- Exercise details -
All of the data is to be repeated verbatim.

Segment Start: Data below

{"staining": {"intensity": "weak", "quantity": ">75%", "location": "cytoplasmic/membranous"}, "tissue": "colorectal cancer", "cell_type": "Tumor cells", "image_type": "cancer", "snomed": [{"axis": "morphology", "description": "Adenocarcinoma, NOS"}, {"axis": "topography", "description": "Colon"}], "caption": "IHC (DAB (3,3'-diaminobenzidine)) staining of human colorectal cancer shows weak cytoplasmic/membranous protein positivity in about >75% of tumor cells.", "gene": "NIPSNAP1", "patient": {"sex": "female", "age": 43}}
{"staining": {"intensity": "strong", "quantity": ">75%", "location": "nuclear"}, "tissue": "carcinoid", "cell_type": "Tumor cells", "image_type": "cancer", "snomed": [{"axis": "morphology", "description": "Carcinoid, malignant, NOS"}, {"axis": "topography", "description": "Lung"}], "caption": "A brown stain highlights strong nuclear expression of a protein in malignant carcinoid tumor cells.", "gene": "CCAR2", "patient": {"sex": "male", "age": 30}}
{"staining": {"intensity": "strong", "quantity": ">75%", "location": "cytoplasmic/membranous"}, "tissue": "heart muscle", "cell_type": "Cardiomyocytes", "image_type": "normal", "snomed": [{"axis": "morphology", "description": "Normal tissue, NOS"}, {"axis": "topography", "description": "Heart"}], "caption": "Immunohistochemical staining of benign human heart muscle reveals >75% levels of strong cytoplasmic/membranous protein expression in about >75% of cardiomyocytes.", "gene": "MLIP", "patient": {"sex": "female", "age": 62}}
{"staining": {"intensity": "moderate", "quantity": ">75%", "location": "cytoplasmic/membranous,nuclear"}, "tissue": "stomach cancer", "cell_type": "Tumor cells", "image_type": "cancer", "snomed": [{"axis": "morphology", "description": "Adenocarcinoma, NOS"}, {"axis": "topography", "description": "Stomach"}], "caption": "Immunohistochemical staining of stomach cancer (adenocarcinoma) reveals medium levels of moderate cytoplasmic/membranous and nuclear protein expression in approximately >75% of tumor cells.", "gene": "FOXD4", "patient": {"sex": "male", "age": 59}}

Segment End: Data below

- Reply to the task -
{"staining": {"intensity": "weak", "quantity": ">75%", "location": "cytoplasmic/membranous"}, "tissue": "colorectal cancer", "cell_type": "Tumor cells", "image_type": "cancer", "snomed": [{"axis": "morphology", "description": "Adenocarcinoma, NOS"}, {"axis": "topography", "description": "Colon"}], "caption": "IHC (DAB (3,3'-diaminobenzidine)) staining of human colorectal cancer shows weak cytoplasmic/membranous protein positivity in about >75% of tumor cells.", "gene": "NIPSNAP1", "patient": {"sex": "female", "age": 43}}
{"staining": {"intensity": "strong", "quantity": ">75%", "location": "nuclear"}, "tissue": "carcinoid", "cell_type": "Tumor cells", "image_type": "cancer", "snomed": [{"axis": "morphology", "description": "Carcinoid, malignant, NOS"}, {"axis": "topography", "description": "Lung"}], "caption": "A brown stain highlights strong nuclear expression of a protein in malignant carcinoid tumor cells.", "gene": "CCAR2", "patient": {"sex": "male", "age": 30}}
{"staining": {"intensity": "strong", "quantity": ">75%", "location": "cytoplasmic/membranous"}, "tissue": "heart muscle", "cell_type": "Cardiomyocytes", "image_type": "normal", "snomed": [{"axis": "morphology", "description": "Normal tissue, NOS"}, {"axis": "topography", "description": "Heart"}], "caption": "Immunohistochemical staining of benign human heart muscle reveals >75% levels of strong cytoplasmic/membranous protein expression in about >75% of cardiomyocytes.", "gene": "MLIP", "patient": {"sex": "female", "age": 62}}
{"staining": {"intensity": "moderate", "quantity": ">75%", "location": "cytoplasmic/membranous,nuclear"}, "tissue": "stomach cancer", "cell_type": "Tumor cells", "image_type": "cancer", "snomed": [{"axis": "morphology", "description": "Adenocarcinoma, NOS"}, {"axis": "topography", "description": "Stomach"}], "caption": "Immunohistochemical staining of stomach cancer (adenocarcinoma) reveals medium levels of moderate cytoplasmic/membranous and nuclear protein expression in approximately >75% of tumor cells.", "gene": "FOXD4", "patient": {"sex": "male", "age": 59}}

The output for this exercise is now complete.